Cheongfan” 腸粉 (‘Changfen‘ in Mandarin Chinese) is a very typical street breakfast in the southeastern Chinese province of Canton and Hongkong. It is naturally part of the dim sum repertoire in Cantonese brunch restaurants, and is my personal favourite. Street-style Cheongfan can be quite different from the restaurant-style ones: they tend to be thicker and the choice of fillings is huge, ranging from strips of sauteed beef to bits of barbecued pork called “char siew“. Sometimes, you can ask for no fillings at all just with a dash of sweet sauce or light soy sauce with a splatter of sesame seed.

What is “Cheongfan” 腸粉?

For the uninitiated, “Cheongfan” is a steamed rice roll with a texture that is very similar to that of the Cantonese rice noodles called “hor fan“. It is a streetfood that is made on the spot in some kind of steaming device that looks like a steel cabinet of drawers. You order the filling(s) and once the Cheongfan is ready, the filling is placed on the rice sheet which is instantly rolled into a cylinder and sometimes cut up for you. The vendor will then add some sweet and savoury sauce for you with a dash of sesame seeds.

Why microwaved “Cheongfan”?

It is quite a hassle to make cheongfan at home, especially if you do not have the steel device that makes sure your cheongfan is evenly spread out. To add to that, cheongfan is normally steamed on top of a piece of cotton cloth, which helps the vendor to lift the very thin rice sheet up without breaking it. So even with the device, you’ll need years of experience to make cheongfan.

But fret not, for I have discovered an alternative way to make cheongfan at home using the microwave! It is not without hassle, but you will get to make cheongfan wherever you are in the world.
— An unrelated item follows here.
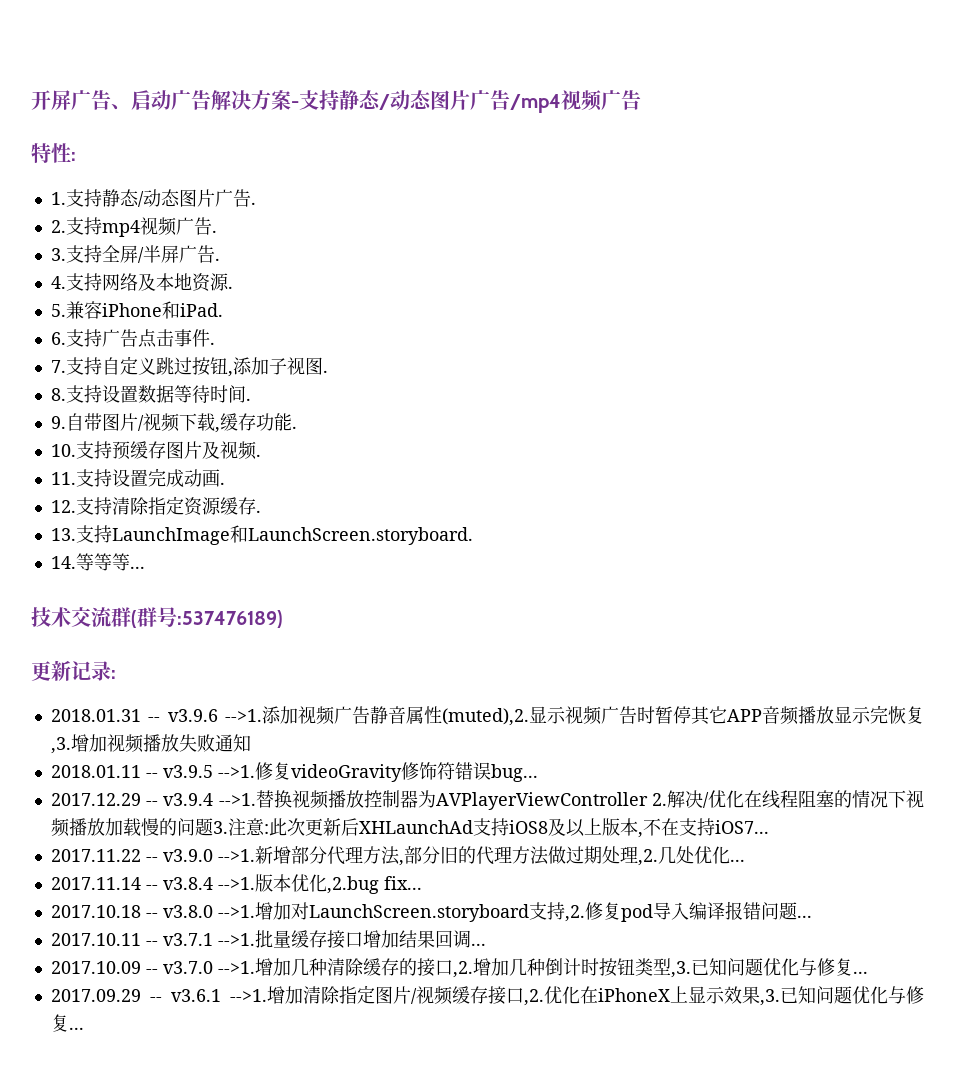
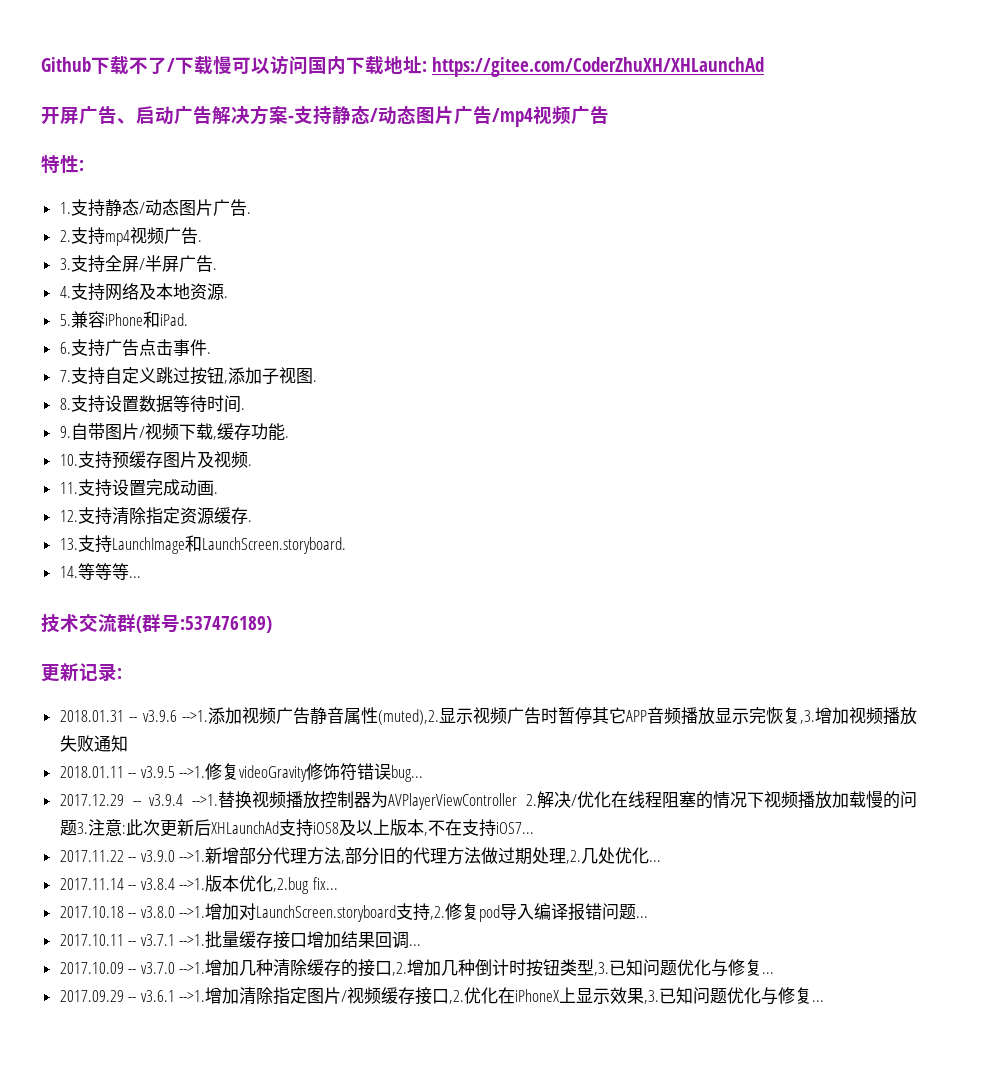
(31, 100) none -> [41,55,764,77] Github下载不了/下载慢可以访问国内下载地址: https://gitee.com/CoderZhuXH/XHLaunchAd //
It took me some time to get the hang of rolling the cheongfan because it is very sticky. It is not as big as the streetside version but it really is up to you to make as many as you like to make up for it. The sides of the microwaved version are also not even, and I tend to add too much toppings so that they flow out. But I also kind of like that.

What you need:

  • Microwave oven
  • A flat rectangular glass container with cover
  • A silicon scrapper
  • Greasing brush
  • Spray bottle

The other criteria is that you need to have prepared some fillings. I like mine with dried prawns and char siew. So here are some suggestions:

  • Rehydrated dried shrimps
  • Rehydrated shiitake mushrooms, sliced thinly
  • cooked prawns
  • cooked char siew pork, cubed
  • cooked thinly sliced beef


  • 50g rice flour
  • 50g tapioca flour
  • 200ml water
  • pinch of salt
  • vegetable oil

Ingredients for the sauce:

  • 2 tbs light soy sauce
  • 2 tbs hoisin sauce
  • 1 tbs sugar
  • 100ml warm water


  • Cheongfan sauce (see instructions)
  • Sesame seeds
  • Fried shallot oil or Sesame oil

Instructions for the sauce:

  1. Mix all the ingredients together and stir until the sugar is dissolved.
  2. Set aside for use.


  1. Mix the rice flour, tapioca starch, water, pinch of salt and 1 tsp oil in a bowl and mix evenly. Let it rest for 10 minutes.
  2. Grease evenly the bottom of your glass container with 1 tsp oil. Put in the microwave oven UNCOVERED, heat on maximum (800w) for 20 seconds.
  3. Pour a very thin layer of flour mixture in your glass container, just enough to evenly cover the bottom. Place in microwave oven COVERED and heat on maximum for 70 seconds.
  4. The cooked cheongfan layer will now look completely translucent. If it has areas of white uncooked spots, it means that your layer of flour mixture was too thick.
  5. Place your filling of choice on your cooked cheongfan. Spray some water about three times using spray bottle. COVER and microwave on maximum for 20 seconds.
  6. Take the container out of the oven and uncover. Using the silicon scrapper, slowly and carefully roll your cheongfan in a roll. Place it on a serving plate.
  7. Repeat the process until you have finished the flour mixture.
  8. Pour the sauce over and around the completed cheongfan, with some fried shallot oil or sesame oil. Serve.

Enjoy this recipe and let me know in the comments below how it goes!


  1. The reason for heating up the oil in the glass container first before cooking is to get the oil to stick to the glass container to create a layer of lubrication.
  2. Do not put our filling in with the flour mixture in the first instance! This will create a shadow around and under the flour and this will create areas where the flour does not get cooked.
  3. The reason for spraying water on the cooked cheongfan is to prevent it from being further drying up with additional cooking, but also to allow some steaming to take place in order to soften it, in order to achieve the same texture as a traditionally steamed cheongfan.
  4. I freeze my cheongfan and steam them in a steamer whenever I feel like having it for breakfast. The sauce can be kept in the fridge for a day but you can always make a new batch easily.